(Exercise requirements): Line by line, return everything in the listing exactly.

(Data under study):
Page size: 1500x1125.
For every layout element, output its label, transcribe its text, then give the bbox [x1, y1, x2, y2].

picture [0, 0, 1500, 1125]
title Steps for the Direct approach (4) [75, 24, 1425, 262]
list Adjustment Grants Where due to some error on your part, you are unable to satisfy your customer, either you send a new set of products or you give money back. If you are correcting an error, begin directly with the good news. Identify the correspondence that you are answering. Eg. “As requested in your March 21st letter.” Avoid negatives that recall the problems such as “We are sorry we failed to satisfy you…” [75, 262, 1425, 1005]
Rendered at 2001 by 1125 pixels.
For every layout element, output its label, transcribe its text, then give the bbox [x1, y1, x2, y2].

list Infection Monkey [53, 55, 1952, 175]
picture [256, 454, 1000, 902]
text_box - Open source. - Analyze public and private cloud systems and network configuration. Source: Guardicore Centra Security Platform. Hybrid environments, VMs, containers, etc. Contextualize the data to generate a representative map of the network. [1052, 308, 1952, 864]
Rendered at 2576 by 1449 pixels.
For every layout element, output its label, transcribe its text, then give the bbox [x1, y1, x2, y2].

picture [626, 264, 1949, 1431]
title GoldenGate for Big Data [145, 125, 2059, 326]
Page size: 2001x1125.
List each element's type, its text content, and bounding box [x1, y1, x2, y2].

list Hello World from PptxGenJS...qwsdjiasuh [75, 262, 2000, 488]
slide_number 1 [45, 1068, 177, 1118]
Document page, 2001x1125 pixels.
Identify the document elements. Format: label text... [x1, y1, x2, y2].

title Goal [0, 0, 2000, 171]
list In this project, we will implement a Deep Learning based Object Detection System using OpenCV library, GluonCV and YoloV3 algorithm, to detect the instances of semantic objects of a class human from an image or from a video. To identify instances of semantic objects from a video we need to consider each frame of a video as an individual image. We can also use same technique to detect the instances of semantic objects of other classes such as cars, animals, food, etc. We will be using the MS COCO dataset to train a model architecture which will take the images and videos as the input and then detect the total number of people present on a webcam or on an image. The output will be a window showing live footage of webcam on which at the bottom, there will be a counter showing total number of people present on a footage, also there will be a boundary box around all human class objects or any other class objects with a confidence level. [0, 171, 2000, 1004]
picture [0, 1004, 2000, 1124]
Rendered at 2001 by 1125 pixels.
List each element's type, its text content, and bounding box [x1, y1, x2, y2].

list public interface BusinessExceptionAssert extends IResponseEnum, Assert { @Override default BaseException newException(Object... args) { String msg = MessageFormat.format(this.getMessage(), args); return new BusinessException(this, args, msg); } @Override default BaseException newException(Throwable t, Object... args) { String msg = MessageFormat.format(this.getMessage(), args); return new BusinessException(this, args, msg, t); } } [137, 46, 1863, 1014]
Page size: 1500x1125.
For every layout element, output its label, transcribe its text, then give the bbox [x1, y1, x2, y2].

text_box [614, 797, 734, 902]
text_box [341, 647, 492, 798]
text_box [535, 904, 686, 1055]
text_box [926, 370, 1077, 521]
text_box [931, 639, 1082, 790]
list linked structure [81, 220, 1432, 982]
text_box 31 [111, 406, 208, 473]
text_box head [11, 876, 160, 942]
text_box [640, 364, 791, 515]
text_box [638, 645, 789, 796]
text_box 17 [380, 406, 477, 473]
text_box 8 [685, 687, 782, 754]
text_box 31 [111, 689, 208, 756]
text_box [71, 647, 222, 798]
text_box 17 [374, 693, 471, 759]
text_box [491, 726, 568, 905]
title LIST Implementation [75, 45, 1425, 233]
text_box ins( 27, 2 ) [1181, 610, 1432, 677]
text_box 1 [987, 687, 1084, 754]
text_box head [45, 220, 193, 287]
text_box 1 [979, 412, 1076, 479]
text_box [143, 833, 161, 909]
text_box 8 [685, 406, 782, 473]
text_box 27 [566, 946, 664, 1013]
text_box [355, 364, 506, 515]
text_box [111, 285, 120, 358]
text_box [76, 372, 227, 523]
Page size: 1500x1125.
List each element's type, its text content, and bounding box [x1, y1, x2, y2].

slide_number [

(Result of the task):
Page size: 1500x1125.
For every layout element, output its label, transcribe its text, then give the bbox [x1, y1, x2, y2].

picture [0, 0, 1500, 1125]
title Steps for the Direct approach (4) [75, 24, 1425, 262]
list Adjustment Grants Where due to some error on your part, you are unable to satisfy your customer, either you send a new set of products or you give money back. If you are correcting an error, begin directly with the good news. Identify the correspondence that you are answering. Eg. “As requested in your March 21st letter.” Avoid negatives that recall the problems such as “We are sorry we failed to satisfy you…” [75, 262, 1425, 1005]
Rendered at 2001 by 1125 pixels.
For every layout element, output its label, transcribe its text, then give the bbox [x1, y1, x2, y2].

list Infection Monkey [53, 55, 1952, 175]
picture [256, 454, 1000, 902]
text_box - Open source. - Analyze public and private cloud systems and network configuration. Source: Guardicore Centra Security Platform. Hybrid environments, VMs, containers, etc. Contextualize the data to generate a representative map of the network. [1052, 308, 1952, 864]
Rendered at 2576 by 1449 pixels.
For every layout element, output its label, transcribe its text, then give the bbox [x1, y1, x2, y2].

picture [626, 264, 1949, 1431]
title GoldenGate for Big Data [145, 125, 2059, 326]
Page size: 2001x1125.
List each element's type, its text content, and bounding box [x1, y1, x2, y2].

list Hello World from PptxGenJS...qwsdjiasuh [75, 262, 2000, 488]
slide_number 1 [45, 1068, 177, 1118]
Document page, 2001x1125 pixels.
Identify the document elements. Format: label text... [x1, y1, x2, y2].

title Goal [0, 0, 2000, 171]
list In this project, we will implement a Deep Learning based Object Detection System using OpenCV library, GluonCV and YoloV3 algorithm, to detect the instances of semantic objects of a class human from an image or from a video. To identify instances of semantic objects from a video we need to consider each frame of a video as an individual image. We can also use same technique to detect the instances of semantic objects of other classes such as cars, animals, food, etc. We will be using the MS COCO dataset to train a model architecture which will take the images and videos as the input and then detect the total number of people present on a webcam or on an image. The output will be a window showing live footage of webcam on which at the bottom, there will be a counter showing total number of people present on a footage, also there will be a boundary box around all human class objects or any other class objects with a confidence level. [0, 171, 2000, 1004]
picture [0, 1004, 2000, 1124]
Rendered at 2001 by 1125 pixels.
List each element's type, its text content, and bounding box [x1, y1, x2, y2].

list public interface BusinessExceptionAssert extends IResponseEnum, Assert { @Override default BaseException newException(Object... args) { String msg = MessageFormat.format(this.getMessage(), args); return new BusinessException(this, args, msg); } @Override default BaseException newException(Throwable t, Object... args) { String msg = MessageFormat.format(this.getMessage(), args); return new BusinessException(this, args, msg, t); } } [137, 46, 1863, 1014]
Page size: 1500x1125.
For every layout element, output its label, transcribe its text, then give the bbox [x1, y1, x2, y2].

text_box [614, 797, 734, 902]
text_box [341, 647, 492, 798]
text_box [535, 904, 686, 1055]
text_box [926, 370, 1077, 521]
text_box [931, 639, 1082, 790]
list linked structure [81, 220, 1432, 982]
text_box 31 [111, 406, 208, 473]
text_box head [11, 876, 160, 942]
text_box [640, 364, 791, 515]
text_box [638, 645, 789, 796]
text_box 17 [380, 406, 477, 473]
text_box 8 [685, 687, 782, 754]
text_box 31 [111, 689, 208, 756]
text_box [71, 647, 222, 798]
text_box 17 [374, 693, 471, 759]
text_box [491, 726, 568, 905]
title LIST Implementation [75, 45, 1425, 233]
text_box ins( 27, 2 ) [1181, 610, 1432, 677]
text_box 1 [987, 687, 1084, 754]
text_box head [45, 220, 193, 287]
text_box 1 [979, 412, 1076, 479]
text_box [143, 833, 161, 909]
text_box 8 [685, 406, 782, 473]
text_box 27 [566, 946, 664, 1013]
text_box [355, 364, 506, 515]
text_box [111, 285, 120, 358]
text_box [76, 372, 227, 523]
Page size: 1500x1125.
List each element's type, its text content, and bounding box [x1, y1, x2, y2].

slide_number [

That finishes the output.